§ **Exercise requirements**: Can you write out all the items again with every "Em" switched to "G" and nothing else changed?

§ **Input material**:

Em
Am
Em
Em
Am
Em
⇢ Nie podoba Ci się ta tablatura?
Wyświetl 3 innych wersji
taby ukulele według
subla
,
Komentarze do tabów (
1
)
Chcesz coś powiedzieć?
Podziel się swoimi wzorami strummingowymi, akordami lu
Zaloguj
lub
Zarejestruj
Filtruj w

§ **Solution**:
G
Am
G
G
Am
G
⇢ Nie podoba Ci się ta tablatura?
Wyświetl 3 innych wersji
taby ukulele według
subla
,
Komentarze do tabów (
1
)
Chcesz coś powiedzieć?
Podziel się swoimi wzorami strummingowymi, akordami lu
Zaloguj
lub
Zarejestruj
Filtruj w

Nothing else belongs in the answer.